All right, I admit it.
Yeah, I know I”m not supposed to, but…
I rather like this film.
This sort of thing does happen once in a while. It isn’t like I’m saying it’s good, either. In fact, it’s kinda dumb. Even silly, in places.
In a big, full of trippy Science Fiction details, sort of way, of course.
For those of you who’ve forgotten all about it by now, Doom was that videogame which was once described as heroinware, an incredibly simple but massively addictive game and one of the first First Person Shooters. It doesn’t have much story to it, but mostly involved running through rooms and tunnels, blasting demons.
And that’s pretty much what you get here, with Dwayne “The Rock” Johnson, Karl Urban and (much to my surprise, considering that she’d never touch anything remotely like this these days, not since her ice cold performance as a sociopathic murderer in Gone Girl) Rosamund Pike supporting the real stars of the show, those incredible (and massively disgusting) creatures created by the Stan Winston Studio.
The Nothings were a good time for Karl Urban (who gives a convincing performance here as the morally conflicted hero) as, starting with Eomer in The Lord of the Rings, he went on to play important roles in a long series of genre films, including The Chronicles of Riddick, The Bourne Supremacy and, of course, the 2009 Star Trek. He would get better roles, (Dredd, for one) but it is his solid performance that does a lot to make this film work as well as it does.
Now there is a bit of a story, with something going very wrong at an archaeological dig on Mars, talk of ancient civilizations and scientific experiments, a particularly unattractive form of teleportation, and the usual team of space marines sent in to clean things up.
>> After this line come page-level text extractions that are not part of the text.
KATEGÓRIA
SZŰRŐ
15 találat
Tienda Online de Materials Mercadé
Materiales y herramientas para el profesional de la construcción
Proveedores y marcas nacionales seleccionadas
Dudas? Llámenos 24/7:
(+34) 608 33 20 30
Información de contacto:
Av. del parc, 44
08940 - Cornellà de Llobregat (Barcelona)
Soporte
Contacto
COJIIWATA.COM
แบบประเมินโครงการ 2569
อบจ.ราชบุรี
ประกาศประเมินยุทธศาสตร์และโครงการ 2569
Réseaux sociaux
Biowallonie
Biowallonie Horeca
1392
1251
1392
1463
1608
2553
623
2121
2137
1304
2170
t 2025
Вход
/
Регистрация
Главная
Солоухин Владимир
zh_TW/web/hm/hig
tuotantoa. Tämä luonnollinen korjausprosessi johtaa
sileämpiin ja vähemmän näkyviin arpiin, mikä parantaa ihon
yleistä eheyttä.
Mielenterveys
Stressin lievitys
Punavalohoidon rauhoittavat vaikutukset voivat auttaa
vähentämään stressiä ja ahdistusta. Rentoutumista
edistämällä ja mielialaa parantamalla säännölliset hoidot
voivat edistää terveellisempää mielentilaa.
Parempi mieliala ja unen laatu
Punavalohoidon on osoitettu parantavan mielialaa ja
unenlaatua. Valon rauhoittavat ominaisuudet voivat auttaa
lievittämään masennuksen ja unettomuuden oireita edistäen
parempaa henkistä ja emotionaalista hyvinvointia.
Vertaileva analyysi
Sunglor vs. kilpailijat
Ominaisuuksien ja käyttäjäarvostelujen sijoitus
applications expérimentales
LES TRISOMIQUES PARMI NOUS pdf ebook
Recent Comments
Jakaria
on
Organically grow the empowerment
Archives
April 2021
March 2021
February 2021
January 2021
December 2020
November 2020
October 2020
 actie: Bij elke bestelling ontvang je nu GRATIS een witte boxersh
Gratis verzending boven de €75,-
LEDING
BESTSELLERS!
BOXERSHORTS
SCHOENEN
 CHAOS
Not that it matters that much, it’s just there to set up all the monster action. We get plenty of that, naturally, and even have one of our characters “enhanced” so he can take part in one of the most absurd fight scenes on record.
There is one major change from the game: here the creatures are the result of an experiment gone wrong. In the original, they are actually demons from Hell. But that is one of those sorts of changes we know we’re going to find when it comes to a big Hollywood blockbuster. Take your pick whether it’s because they were afraid of complaints — or just refuse to believe in Hell.
There was a lot of hype for the big sequence which tries to achieve the look and feel of the game as Karl Urban runs through the facility blasting things and we see it all looking down his gun barrel. Well, it’s a gimmick. Yeah, we all know they spend lots of money and 14 days of shooting to create this, but it doesn’t really work that well and rapidly becomes comedy.
Nor does it replicate the feel of the game as we don’t get to control Karl’s character. It’s more like watching someone else play Doom.
And well all know that doesn’t stay interesting for long.
Doom even gives us that requisite moment of silly science which every bad SF film needs, when we are told that the ancient aliens had twenty-four chromosomes rather than twenty-three, with a lot of talk about that extra chromosome. The problem is that a chromosome is basically just a loop in the DNA strand, where it crosses over itself. It isn’t so much a distinct entity as it is what we’d call a file — or maybe even a folder — on a computer. The number of Chromosomes varies enormously from species to species so one more isn’t necessarily a big deal. It just means things are organized a little bit differently.
As big and dumb as Doom is, it proved remarkably suspenseful. Oh, it has all the usual clock ticking down cliches, of course, but suspense still is not what you expect in a bad film — well, not a very bad film, at least! And that, I think is the heart of the matter. Doom is dumb and silly, it only has an excuse for plot and characters — even if it’s more than the game ever had –but it was well made, suspenseful, and even has a score by Clint Mansell.
It is also full of nasty monsters.
So don’t expect too much, turn off your brain, and try not to suck the popcorn down your lungs when you laugh at the silly bits and you’ll have plenty of midnight movie fun, no matter what hour you happen to be watching this big, dumb, silly movie.